Anyway, I keep picturing all these little kids playing some game in this big field of rye and all. Thousands of little kids, and nobody’s around—nobody big, I mean—except me.
And I’m standing on the edge of some crazy cliff. What I have to do, I have to catch everybody if they start to go over the cliff—I mean if they’re running and they don’t look where they’re going I have to come out from somewhere and catch them. That’s all I’d do all day. I’d just be the catcher in the rye and all.
All the little kids playing some game, going over that cliff.
Things only got worse as the war dragged on. Salinger was at the Battle of the Bulge in the freezing cold, then on into Germany as the spring of 1945 rolled around. Writing to a friend, he said:
I dig my fox-holes down to a cowardly depth. Am scared stiff constantly and can’t remember ever having been a civilian.
Salinger wrote whenever he could. One soldier stated that during a bombardment, Salinger crawled under a table and continued to type on his portable typewriter.
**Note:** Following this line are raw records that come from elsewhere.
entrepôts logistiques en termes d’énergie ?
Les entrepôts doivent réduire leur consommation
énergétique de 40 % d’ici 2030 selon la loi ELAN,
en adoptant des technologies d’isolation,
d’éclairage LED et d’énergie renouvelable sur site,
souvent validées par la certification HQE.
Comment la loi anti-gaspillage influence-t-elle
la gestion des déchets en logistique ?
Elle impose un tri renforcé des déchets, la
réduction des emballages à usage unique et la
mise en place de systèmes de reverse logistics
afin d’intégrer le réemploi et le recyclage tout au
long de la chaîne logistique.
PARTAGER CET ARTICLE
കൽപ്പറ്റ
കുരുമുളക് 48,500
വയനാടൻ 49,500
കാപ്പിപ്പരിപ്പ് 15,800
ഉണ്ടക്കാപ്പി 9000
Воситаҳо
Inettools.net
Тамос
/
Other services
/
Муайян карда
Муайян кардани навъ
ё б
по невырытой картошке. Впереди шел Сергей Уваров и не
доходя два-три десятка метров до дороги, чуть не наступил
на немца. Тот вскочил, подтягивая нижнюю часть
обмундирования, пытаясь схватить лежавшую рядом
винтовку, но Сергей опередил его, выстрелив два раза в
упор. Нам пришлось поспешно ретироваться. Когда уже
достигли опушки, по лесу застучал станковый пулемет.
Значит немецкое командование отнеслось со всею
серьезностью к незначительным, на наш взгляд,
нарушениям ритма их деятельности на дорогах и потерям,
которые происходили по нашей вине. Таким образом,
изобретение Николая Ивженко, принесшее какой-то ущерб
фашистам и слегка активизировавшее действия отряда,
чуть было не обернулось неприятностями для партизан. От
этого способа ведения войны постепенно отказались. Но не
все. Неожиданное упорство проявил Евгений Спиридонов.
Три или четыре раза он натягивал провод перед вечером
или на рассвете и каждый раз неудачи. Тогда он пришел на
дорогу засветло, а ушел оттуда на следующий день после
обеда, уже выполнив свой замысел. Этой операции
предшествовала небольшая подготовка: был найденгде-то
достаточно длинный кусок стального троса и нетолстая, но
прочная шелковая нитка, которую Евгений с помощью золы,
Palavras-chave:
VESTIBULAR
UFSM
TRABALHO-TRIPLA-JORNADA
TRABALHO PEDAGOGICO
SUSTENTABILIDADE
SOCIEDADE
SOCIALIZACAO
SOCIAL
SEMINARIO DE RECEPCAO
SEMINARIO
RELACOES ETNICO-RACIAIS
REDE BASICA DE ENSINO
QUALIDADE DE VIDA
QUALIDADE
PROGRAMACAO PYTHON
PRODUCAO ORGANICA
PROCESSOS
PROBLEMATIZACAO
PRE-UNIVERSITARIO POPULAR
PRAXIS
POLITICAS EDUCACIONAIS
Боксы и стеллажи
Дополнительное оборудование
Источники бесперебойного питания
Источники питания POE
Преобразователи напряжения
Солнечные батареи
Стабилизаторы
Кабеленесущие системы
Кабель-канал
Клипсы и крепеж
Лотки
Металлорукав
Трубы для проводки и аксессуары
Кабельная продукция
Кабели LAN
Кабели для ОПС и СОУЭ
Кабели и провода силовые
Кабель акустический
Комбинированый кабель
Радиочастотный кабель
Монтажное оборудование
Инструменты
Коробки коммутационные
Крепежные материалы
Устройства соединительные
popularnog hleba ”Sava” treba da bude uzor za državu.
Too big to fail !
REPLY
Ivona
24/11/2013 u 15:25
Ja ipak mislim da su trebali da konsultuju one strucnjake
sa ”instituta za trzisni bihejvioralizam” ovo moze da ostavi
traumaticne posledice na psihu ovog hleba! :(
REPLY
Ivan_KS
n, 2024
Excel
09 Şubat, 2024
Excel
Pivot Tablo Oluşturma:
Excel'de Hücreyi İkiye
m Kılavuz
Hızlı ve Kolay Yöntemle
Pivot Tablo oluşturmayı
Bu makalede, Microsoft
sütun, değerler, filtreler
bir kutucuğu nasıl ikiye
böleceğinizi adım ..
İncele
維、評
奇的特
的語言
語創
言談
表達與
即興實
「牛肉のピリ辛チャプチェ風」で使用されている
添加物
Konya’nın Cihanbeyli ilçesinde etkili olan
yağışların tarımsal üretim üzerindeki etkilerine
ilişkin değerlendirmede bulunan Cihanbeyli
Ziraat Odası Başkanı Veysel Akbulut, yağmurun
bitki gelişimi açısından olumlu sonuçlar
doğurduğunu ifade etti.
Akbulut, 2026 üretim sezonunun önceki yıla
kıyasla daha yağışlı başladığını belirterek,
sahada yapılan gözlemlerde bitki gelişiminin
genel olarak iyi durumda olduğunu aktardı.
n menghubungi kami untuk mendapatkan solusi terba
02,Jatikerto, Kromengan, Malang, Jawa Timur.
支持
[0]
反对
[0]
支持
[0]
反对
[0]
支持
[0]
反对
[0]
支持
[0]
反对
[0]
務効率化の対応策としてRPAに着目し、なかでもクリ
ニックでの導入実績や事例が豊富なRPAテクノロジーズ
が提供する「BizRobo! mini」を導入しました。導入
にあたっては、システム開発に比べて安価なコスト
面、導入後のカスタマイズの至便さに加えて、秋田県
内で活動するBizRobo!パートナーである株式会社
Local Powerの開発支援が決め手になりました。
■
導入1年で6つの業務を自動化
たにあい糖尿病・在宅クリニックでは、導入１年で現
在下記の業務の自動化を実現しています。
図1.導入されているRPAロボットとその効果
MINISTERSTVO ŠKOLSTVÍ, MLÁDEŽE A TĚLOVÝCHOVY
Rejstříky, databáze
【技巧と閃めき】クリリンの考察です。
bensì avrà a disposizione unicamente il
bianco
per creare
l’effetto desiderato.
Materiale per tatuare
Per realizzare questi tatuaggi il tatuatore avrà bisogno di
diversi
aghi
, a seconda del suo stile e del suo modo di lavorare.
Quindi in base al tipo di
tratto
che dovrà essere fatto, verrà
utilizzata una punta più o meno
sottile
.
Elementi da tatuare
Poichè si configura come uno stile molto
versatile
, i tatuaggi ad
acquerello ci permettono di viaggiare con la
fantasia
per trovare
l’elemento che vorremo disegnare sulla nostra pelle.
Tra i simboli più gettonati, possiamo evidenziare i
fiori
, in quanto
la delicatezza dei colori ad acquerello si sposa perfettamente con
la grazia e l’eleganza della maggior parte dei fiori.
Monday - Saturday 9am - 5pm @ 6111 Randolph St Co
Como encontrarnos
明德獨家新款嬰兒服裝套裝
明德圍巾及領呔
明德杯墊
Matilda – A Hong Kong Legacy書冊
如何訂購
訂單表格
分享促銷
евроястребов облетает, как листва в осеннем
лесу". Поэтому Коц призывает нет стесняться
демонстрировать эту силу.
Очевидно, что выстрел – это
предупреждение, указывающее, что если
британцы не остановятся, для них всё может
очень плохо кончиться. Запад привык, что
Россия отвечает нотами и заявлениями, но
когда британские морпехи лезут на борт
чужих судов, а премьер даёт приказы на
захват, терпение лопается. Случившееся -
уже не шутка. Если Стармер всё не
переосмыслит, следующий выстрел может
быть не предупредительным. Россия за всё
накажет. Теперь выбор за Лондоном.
In April 1945, he helped liberate the Kaufering concentration camp, a sub-camp of Dachau in southern Germany. The SS had tried to exterminate the surviving prisoners by burning them alive in a locked building.
He later told his daughter:
You never really get the smell of burning flesh out of your nose entirely, no matter how long you live.
After the surrender of Germany, Salinger had himself admitted to a German hospital for combat fatigue. He apparently wished to avoid the stigma of an official nervous breakdown diagnosis and chose a private hospital instead of a US Army facility. After his release, he stayed on with the army and joined in the hunt for Nazi war criminals.
For me, no other short story encapsulates Salinger’s reaction to the war more fully than “A Perfect Day for Bananafish.” First published by The New Yorker in 1948, it features Seymour Glass, who appears in other stories. Seymour is on vacation with his wife, Muriel, in Miami and has just been discharged from an army hospital for an assumed psychiatric disorder. His wife’s mother is very concerned with his erratic behavior, but Muriel insists all is well. While everyone else is putting the war behind them and enjoying peace with their prosperity, Seymour is alienated and alone.
After a day at the beach, Seymour shoots himself in his hotel room while his wife naps.
In one of his rare interviews, Salinger said the character “was not Seymour at all but… myself.”
Finally, I have come to understand Salinger’s writing. It was not about adolescent angst and melodrama. It was about the wounds of war and the pain of remembering. At the end of Catcher, Holden Caulfield has the final word, hinting both at the repression of grief and, at the same time, the possibility of healing.
“Don’t tell anybody anything. If you do, you start missing everybody.”
Missing everybody. All his buddies, all the dead soldiers, all the victims, all the kids in that field of rye.